Federal Library of Open Educational Resources – FREE
The federal digital library aims at coping with the scarcity of open and high-quality educational resources by offering access to public collections created by and for educators.
Duration: March 2022 – December 2024
Status: Completed
Educational Level: Lower Secondary Level, Upper Secondary Level – Vocational Education, Upper Secondary Level – Grammar School Education, Tertiary Level
Topic: Digital Tools
Keywords: Learning Platforms
Initial Situation
The FREE project complements the Swiss Digital Skills Academy (d-skills.ch), a national initiative involving 13 academic institutions—including EPFL and PHBern—that supports teachers in their digital transformation. The COVID-19 pandemic highlighted a critical shortage of open, high-quality educational content and revealed society’s digital precarity. Existing educational platforms are numerous, but they often fail to offer accessible, federated, and open repositories adapted to classroom and remote learning needs.

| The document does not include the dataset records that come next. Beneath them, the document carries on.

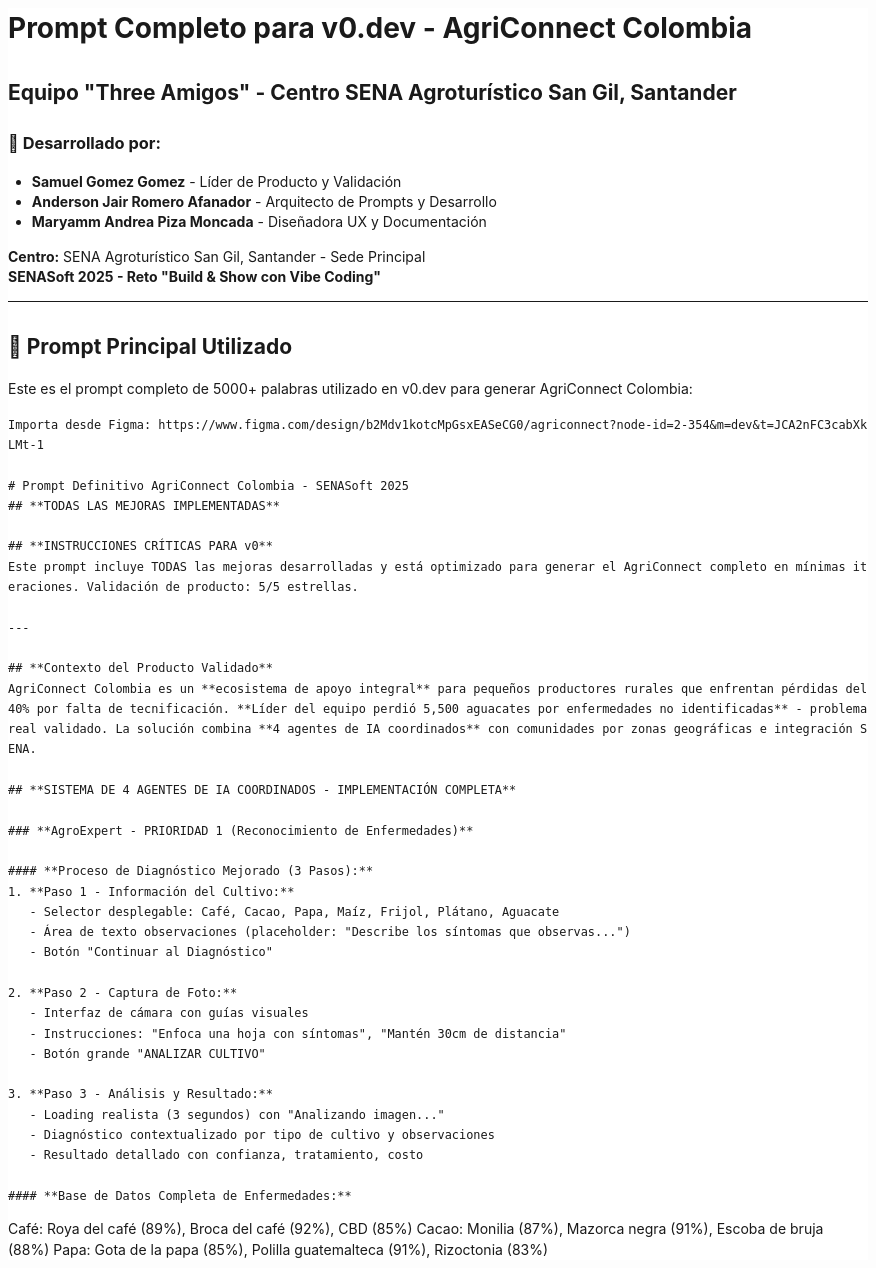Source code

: # Prompt Completo para v0.dev - AgriConnect Colombia
## Equipo "Three Amigos" - Centro SENA Agroturístico San Gil, Santander

### 👥 **Desarrollado por:**
- **Samuel Gomez Gomez** - Líder de Producto y Validación
- **Anderson Jair Romero Afanador** - Arquitecto de Prompts y Desarrollo  
- **Maryamm Andrea Piza Moncada** - Diseñadora UX y Documentación

**Centro:** SENA Agroturístico San Gil, Santander - Sede Principal  
**SENASoft 2025 - Reto "Build & Show con Vibe Coding"**

---

## 🎯 Prompt Principal Utilizado

Este es el prompt completo de 5000+ palabras utilizado en v0.dev para generar AgriConnect Colombia:

```
Importa desde Figma: https://www.figma.com/design/b2Mdv1kotcMpGsxEASeCG0/agriconnect?node-id=2-354&m=dev&t=JCA2nFC3cabXkLMt-1

# Prompt Definitivo AgriConnect Colombia - SENASoft 2025
## **TODAS LAS MEJORAS IMPLEMENTADAS**

## **INSTRUCCIONES CRÍTICAS PARA v0**
Este prompt incluye TODAS las mejoras desarrolladas y está optimizado para generar el AgriConnect completo en mínimas iteraciones. Validación de producto: 5/5 estrellas.

---

## **Contexto del Producto Validado**
AgriConnect Colombia es un **ecosistema de apoyo integral** para pequeños productores rurales que enfrentan pérdidas del 40% por falta de tecnificación. **Líder del equipo perdió 5,500 aguacates por enfermedades no identificadas** - problema real validado. La solución combina **4 agentes de IA coordinados** con comunidades por zonas geográficas e integración SENA.

## **SISTEMA DE 4 AGENTES DE IA COORDINADOS - IMPLEMENTACIÓN COMPLETA**

### **AgroExpert - PRIORIDAD 1 (Reconocimiento de Enfermedades)**

#### **Proceso de Diagnóstico Mejorado (3 Pasos):**
1. **Paso 1 - Información del Cultivo:**
   - Selector desplegable: Café, Cacao, Papa, Maíz, Frijol, Plátano, Aguacate
   - Área de texto observaciones (placeholder: "Describe los síntomas que observas...")
   - Botón "Continuar al Diagnóstico"

2. **Paso 2 - Captura de Foto:**
   - Interfaz de cámara con guías visuales
   - Instrucciones: "Enfoca una hoja con síntomas", "Mantén 30cm de distancia"
   - Botón grande "ANALIZAR CULTIVO"

3. **Paso 3 - Análisis y Resultado:**
   - Loading realista (3 segundos) con "Analizando imagen..."
   - Diagnóstico contextualizado por tipo de cultivo y observaciones
   - Resultado detallado con confianza, tratamiento, costo

#### **Base de Datos Completa de Enfermedades:**
```
Café: Roya del café (89%), Broca del café (92%), CBD (85%)
Cacao: Monilia (87%), Mazorca negra (91%), Escoba de bruja (88%)
Papa: Gota de la papa (85%), Polilla guatemalteca (91%), Rizoctonia (83%)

FREE addresses this gap by proposing a federal digital library of OERs, supported by the Graasp.org platform developed at EPFL. This infrastructure empowers educators to co-create and share resources—from simple media to complex interactive capsules—supporting innovative and blended learning scenarios across Switzerland without replacing existing cantonal repositories.
Objectives
The FREE project aimed to design, implement, and validate a Federal Library of Open Educational Resources (OERs) integrated into the Graasp.org platform. It sought to create a sustainable, user-friendly infrastructure that supports all educational stakeholders. A central goal was to empower teachers to co-create, adapt, and openly share high-quality digital resources, thereby fostering a culture of collaboration, openness, and digital competence development in Swiss education.
Method
The project followed a design thinking approach with educators, trainers, and researchers from PHBern. It started with an empathy phase using hands-on activities to assess user needs, followed by iterative ideation, prototyping, and validation. Feedback was collected via questionnaires, interviews, and usage data. The project was structured in three phases (2022–2024): initial design and prototyping; user evaluation and refinement; and large-scale dissemination, training, and research. Participatory design and empirical validation underpinned the development of a sustainable infrastructure for OERs.
Results
By February 2023, a publicly accessible prototype of the digital library (library.graasp.org) was implemented. A joint evaluation with PHBern confirmed its usability. The platform allowed users to find, create, and publish educational content with embedded learning analytics. Evaluations showed that teachers valued improved searchability and usability features. Issues such as clarity around public vs. private sharing and Creative Commons licensing were identified and addressed in subsequent platform updates.
Implemented Translation
In 2022, teacher trainers and trainees at PHBern evaluated the first prototype. Their feedback led to updated features in 2023, including improved usability, social engagement tools like «Most liked» and «Recently created» collections, and clearer processes for sharing and publishing under CC licenses. The platform now better supports teachers in creating and distributing open educational content. FREE benefits teachers, trainers, and students, as well as higher education institutions including the 13 partners in the Swiss Digital Skills project. It offers a scalable, federated infrastructure for sharing OERs nationally. The project has supported digital transformation in Swiss education by enhancing access to high-quality, open educational resources and by fostering a culture of co-creation and sharing among educators.